• **The task**
Pick out each line of the records in which the word "multiple" appears.

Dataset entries
•••••

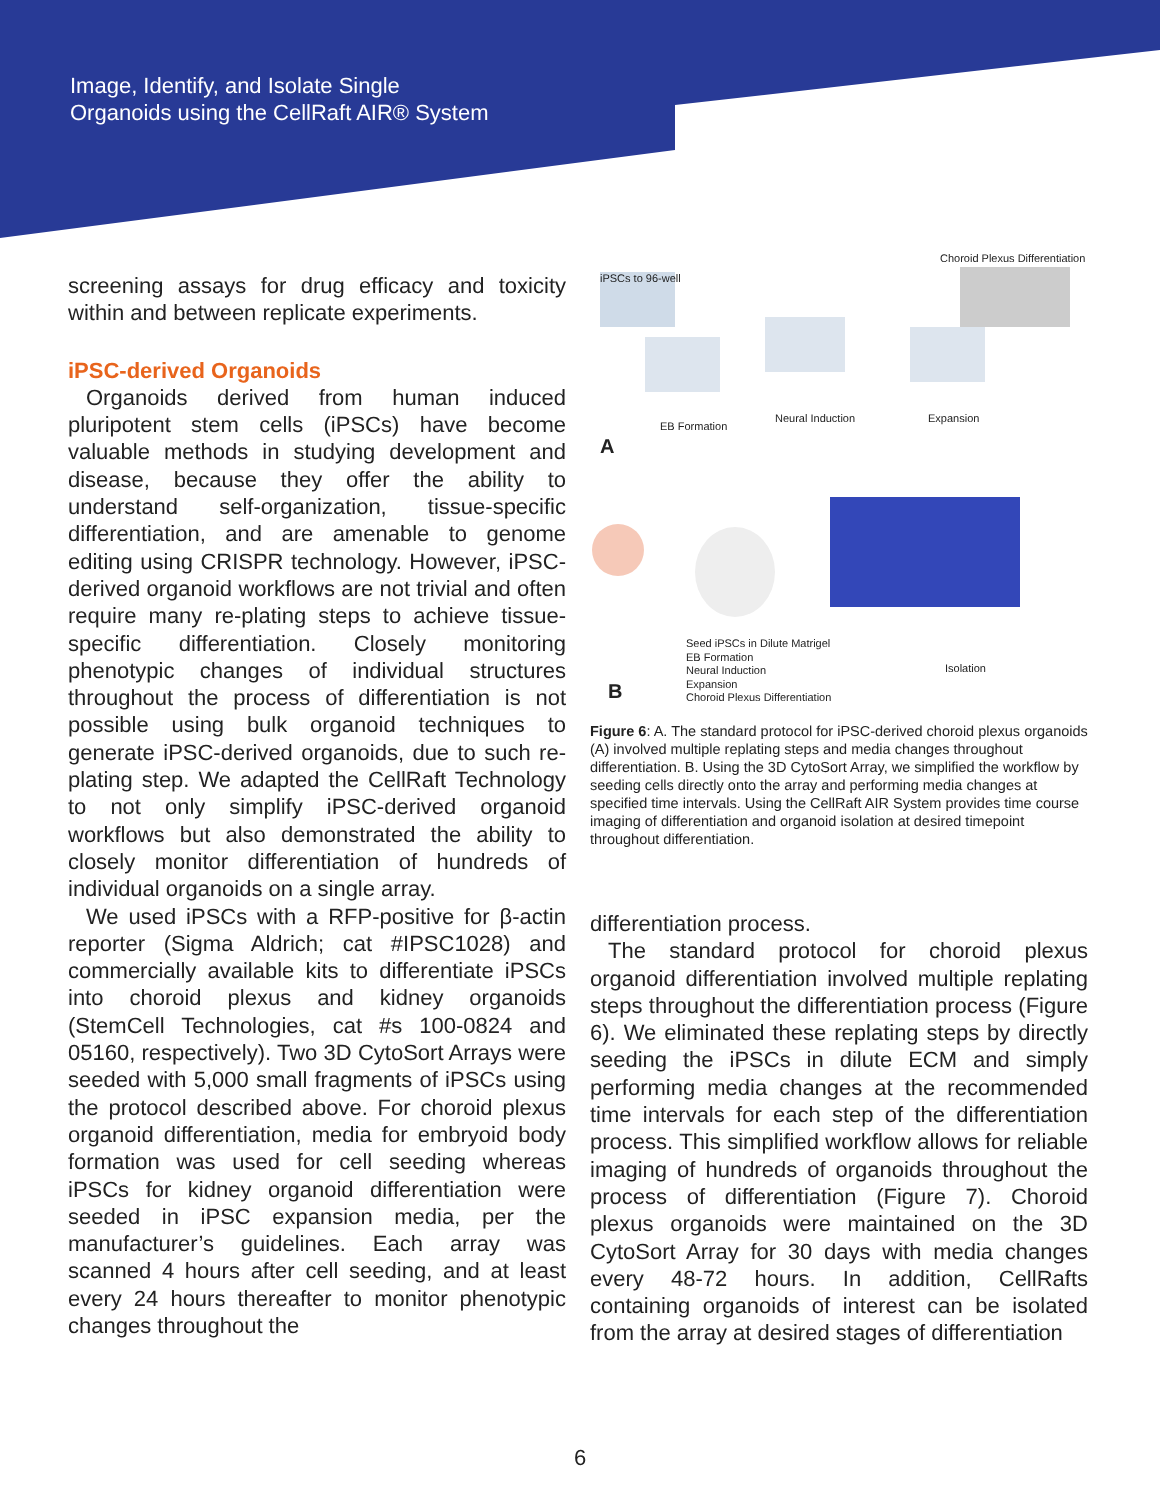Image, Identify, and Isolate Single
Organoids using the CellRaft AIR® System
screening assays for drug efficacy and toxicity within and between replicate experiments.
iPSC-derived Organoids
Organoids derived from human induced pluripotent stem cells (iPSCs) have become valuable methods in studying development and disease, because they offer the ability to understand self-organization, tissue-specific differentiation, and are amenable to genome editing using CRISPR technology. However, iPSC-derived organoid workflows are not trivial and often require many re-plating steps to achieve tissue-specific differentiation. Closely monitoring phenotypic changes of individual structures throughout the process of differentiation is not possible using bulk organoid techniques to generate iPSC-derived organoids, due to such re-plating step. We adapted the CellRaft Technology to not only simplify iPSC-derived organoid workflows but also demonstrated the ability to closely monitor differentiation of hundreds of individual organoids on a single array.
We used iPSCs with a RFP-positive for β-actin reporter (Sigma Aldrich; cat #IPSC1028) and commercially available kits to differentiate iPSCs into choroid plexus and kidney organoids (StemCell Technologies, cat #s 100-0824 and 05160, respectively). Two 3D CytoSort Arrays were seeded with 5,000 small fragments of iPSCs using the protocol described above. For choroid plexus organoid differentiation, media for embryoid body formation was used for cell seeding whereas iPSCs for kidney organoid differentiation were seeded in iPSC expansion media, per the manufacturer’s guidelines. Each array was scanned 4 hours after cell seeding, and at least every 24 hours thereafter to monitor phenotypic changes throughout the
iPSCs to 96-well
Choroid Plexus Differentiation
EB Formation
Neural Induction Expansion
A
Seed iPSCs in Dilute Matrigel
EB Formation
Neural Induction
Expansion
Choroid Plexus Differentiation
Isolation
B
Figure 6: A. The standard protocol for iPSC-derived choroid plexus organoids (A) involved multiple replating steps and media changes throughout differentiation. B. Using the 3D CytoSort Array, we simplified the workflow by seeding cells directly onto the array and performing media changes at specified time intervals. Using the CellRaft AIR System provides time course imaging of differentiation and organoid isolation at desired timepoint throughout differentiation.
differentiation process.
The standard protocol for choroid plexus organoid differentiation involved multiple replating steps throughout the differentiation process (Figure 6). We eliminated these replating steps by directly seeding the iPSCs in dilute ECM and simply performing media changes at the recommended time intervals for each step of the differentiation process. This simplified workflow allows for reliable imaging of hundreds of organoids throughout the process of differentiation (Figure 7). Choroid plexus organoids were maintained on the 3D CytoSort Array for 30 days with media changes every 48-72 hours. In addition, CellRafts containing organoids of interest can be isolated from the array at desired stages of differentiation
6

•••••

• **Completed task**
Figure 6: A. The standard protocol for iPSC-derived choroid plexus organoids (A) involved multiple replating steps and media changes throughout differentiation. B. Using the 3D CytoSort Array, we simplified the workflow by seeding cells directly onto the array and performing media changes at specified time intervals. Using the CellRaft AIR System provides time course imaging of differentiation and organoid isolation at desired timepoint throughout differentiation.
The standard protocol for choroid plexus organoid differentiation involved multiple replating steps throughout the differentiation process (Figure 6). We eliminated these replating steps by directly seeding the iPSCs in dilute ECM and simply performing media changes at the recommended time intervals for each step of the differentiation process. This simplified workflow allows for reliable imaging of hundreds of organoids throughout the process of differentiation (Figure 7). Choroid plexus organoids were maintained on the 3D CytoSort Array for 30 days with media changes every 48-72 hours. In addition, CellRafts containing organoids of interest can be isolated from the array at desired stages of differentiation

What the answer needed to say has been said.